SEO is not an exact science!

by David Brown

We know from experience that website owners commissioning their so-called SEO are saintly convinced that SEO is an exact science. This manifests itself in the expectation of practically immediate results, as well as the presentation of a concrete step-by-step plan that will bring the website into the TOP 3 of the most competitive phrases. Unfortunately, it doesn’t work like that and is unlikely to ever work again. Why? We explain this in our guide.

In modern SEO it is difficult to predict what will definitely bring results

Maybe put another way: we are able to predict it, but we can’t pinpoint the exact date when these effects will appear. It is therefore not physically possible for any responsible SEO agency to say to a client: at this time three months from now, your website will be indexed 15 positions higher than it is today.

Until a dozen years ago, such predictions made sense. SEO specialists knew how many links and backlinks had to be added in order to improve a page’s position by a certain number of positions within a certain time. Today this is not possible.

First and foremost, this is because, following the massive changes to the search algorithm, we now have a host of so-called ranking factors that Google takes into account when determining a website’s position in the index. It is not hard to guess that meeting all these conditions (there are about 400) is impossible, and certainly not at the same time.

Let’s get this straight: running an SEO campaign is currently largely based on trial and error. So-called SEO specialists operate in a highly competitive environment and under pressure from clients. They must therefore use a variety of methods in order to eventually gain an advantage. At the same time, they cannot abandon the foundation of modern SEO, namely content marketing. As is well known, content marketing does not yield immediate results; it requires patience, which many website owners simply lack.

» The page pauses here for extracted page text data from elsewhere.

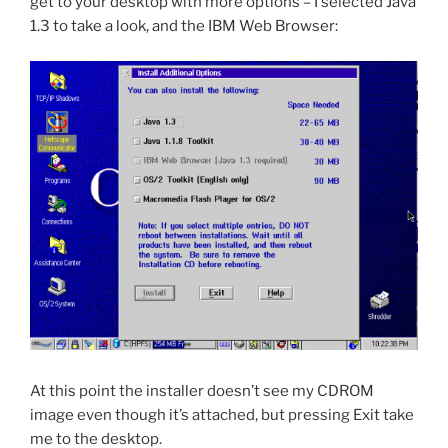
get to your desktop with more options – I selected Java
1.3 to take a look, and the IBM Web Browser:
At this point the installer doesn’t see my CDROM
image even though it’s attached, but pressing Exit take
me to the desktop.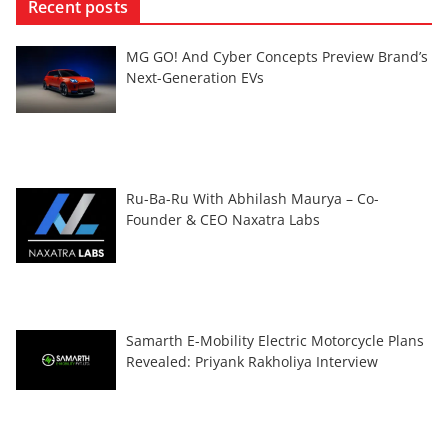
Recent posts
MG GO! And Cyber Concepts Preview Brand’s
Next-Generation EVs
Ru-Ba-Ru With Abhilash Maurya – Co-
Founder & CEO Naxatra Labs
Samarth E-Mobility Electric Motorcycle Plans
Revealed: Priyank Rakholiya Interview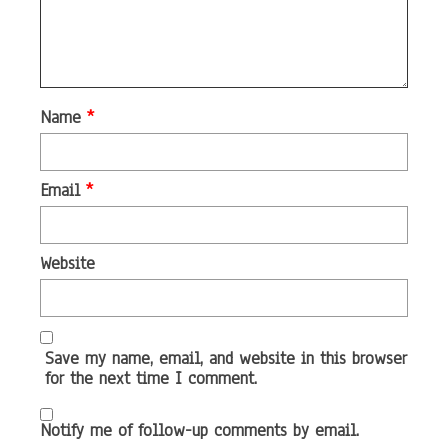
Name
*
Email
*
Website
Save my name, email, and website in this browser
for the next time I comment.
Notify me of follow-up comments by email.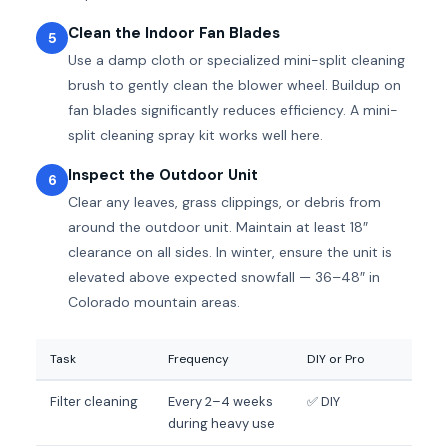
Clean the Indoor Fan Blades
5
Use a damp cloth or specialized mini-split cleaning
brush to gently clean the blower wheel. Buildup on
fan blades significantly reduces efficiency. A mini-
split cleaning spray kit works well here.
Inspect the Outdoor Unit
6
Clear any leaves, grass clippings, or debris from
around the outdoor unit. Maintain at least 18″
clearance on all sides. In winter, ensure the unit is
elevated above expected snowfall — 36–48″ in
Colorado mountain areas.
Task
Frequency
DIY or Pro
Filter cleaning
Every 2–4 weeks
✅ DIY
during heavy use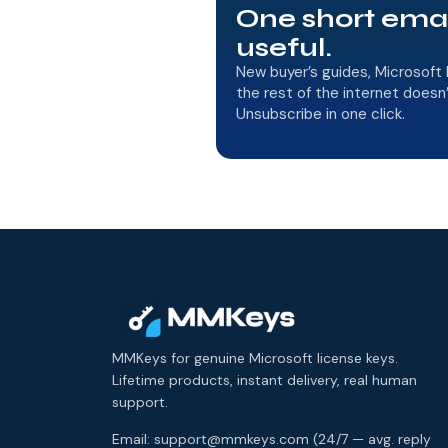
One short ema
useful.
New buyer’s guides, Microsoft 
the rest of the internet doesn
Unsubscribe in one click.
MMKeys for genuine Microsoft license keys.
Lifetime products, instant delivery, real human
support.
Email: support@mmkeys.com (24/7 — avg. reply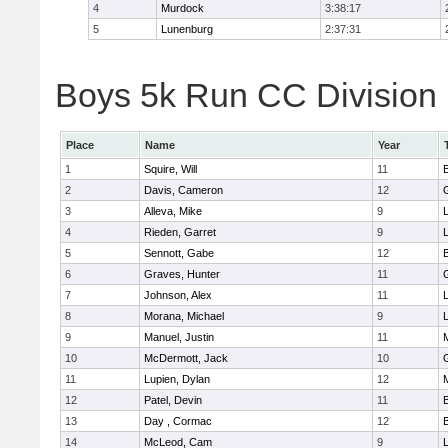
4
Murdock
3:38:17
5
Lunenburg
2:37:31
Boys 5k Run CC Division 
Place
Name
Year
1
Squire, Will
11
2
Davis, Cameron
12
3
Alleva, Mike
9
4
Rieden, Garret
9
L
5
Sennott, Gabe
12
6
Graves, Hunter
11
7
Johnson, Alex
11
L
8
Morana, Michael
9
L
9
Manuel, Justin
11
10
McDermott, Jack
10
11
Lupien, Dylan
12
12
Patel, Devin
11
13
Day , Cormac
12
14
McLeod, Cam
9
L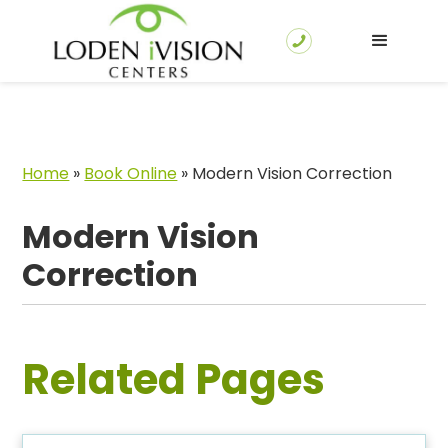
Home
»
Book Online
»
Modern Vision Correction
Modern Vision
Correction
Related Pages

Successful, but… it is not clear why

In science, it is simple. Once a principle is established, it always works. In modern SEO, unfortunately, the exact opposite is true. What worked two months ago may now turn out to be completely unnecessary.

What is more: SEO specialists, although they will never admit it, are often not 100% sure which measures they have taken have resulted in a significant improvement of a website’s search engine position. Optimization? Strong links? Or maybe a content marketing campaign that started months earlier has just started working?

Besides, let us not forget that the search algorithm is not a finished product and Google is actually constantly “tinkering” with it. As a result, even very well-positioned websites lose their position in the index from day to day, only to shoot up again a few days later. Is it possible to treat SEO as an exact science under such conditions?